I have to give up now, did already spend more time on this than I intended to, and I don't know when I'll have time to continue.

Too bad that rexgen isn't maintained any longer. For certain tasks I loved to use john's --regex mode.

frank-dittrich commented 3 years ago

This helped,

diff --git a/src/librexgen/c/ApiContext.h b/src/librexgen/c/ApiContext.h
index 9885c7e..4c943e7 100644
--- a/src/librexgen/c/ApiContext.h
+++ b/src/librexgen/c/ApiContext.h
@@ -23,8 +23,8 @@
 typedef int c_regex_ptr;
 typedef int c_iterator_ptr;

-const c_regex_ptr c_regex_none = 0;
-const c_iterator_ptr c_iterator_none = 0;
+static const c_regex_ptr c_regex_none = 0;
+static const c_iterator_ptr c_iterator_none = 0;
$ ./john --stdout --regex='test[12][ab]x?'
test1a
test2a
test1b
test2b
test1ax
test2ax
test1bx
test2bx
solardiz commented 3 years ago

@frank-dittrich What do you suggest we do about the regex mode for our next release? I think the options include: drop it, add documentation on known issues and how to overcome them, include a patch against rexgen and documentation on applying it, bundle a version of rexgen in jumbo (in which case we'd end up maintaining it ourselves, but could as well enable it by default), or leave everything as-is.

## Dataset extract

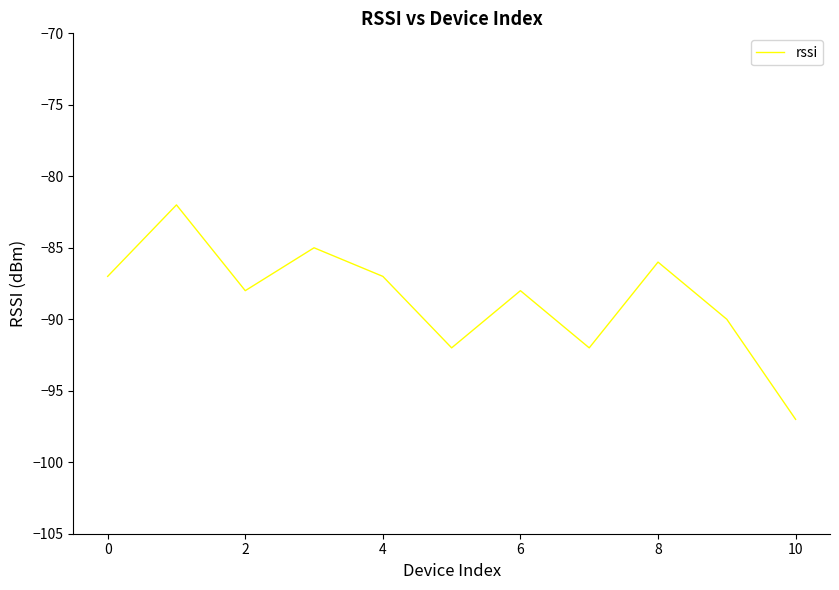

What is the greatest value displayed?

-82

## Activities
A - Answer each question about the regex mode discussion on its own line:
(i) Which file does the diff change?
(ii) Which keyword does the diff add in front of the two const declarations?
(iii) What does the first commenter say they loved to use for certain tasks?
B - Can you write out the stretch of the regex mode discussion from "I have to give" through "john's --regex mode.", swapping "intended" for "planned"?
C - Does the regex mode discussion agree with each statement below? Answer yes or no, and quote the deciding words.
(i) The first commenter says rexgen is still maintained.
(ii) The output of the regex test includes test2bx.
(iii) solardiz says that bundling a version of rexgen in jumbo would mean maintaining it themselves.

## Expected responses
A -
(i) src/librexgen/c/ApiContext.h
(ii) static
(iii) john's --regex mode

B -
I have to give up now, did already spend more time on this than I planned to, and I don't know when I'll have time to continue.

Too bad that rexgen isn't maintained any longer. For certain tasks I loved to use john's --regex mode.

C -
(i) No: "Too bad that rexgen isn't maintained any longer."
(ii) Yes: "test2bx"
(iii) Yes: "bundle a version of rexgen in jumbo (in which case we'd end up maintaining it ourselves"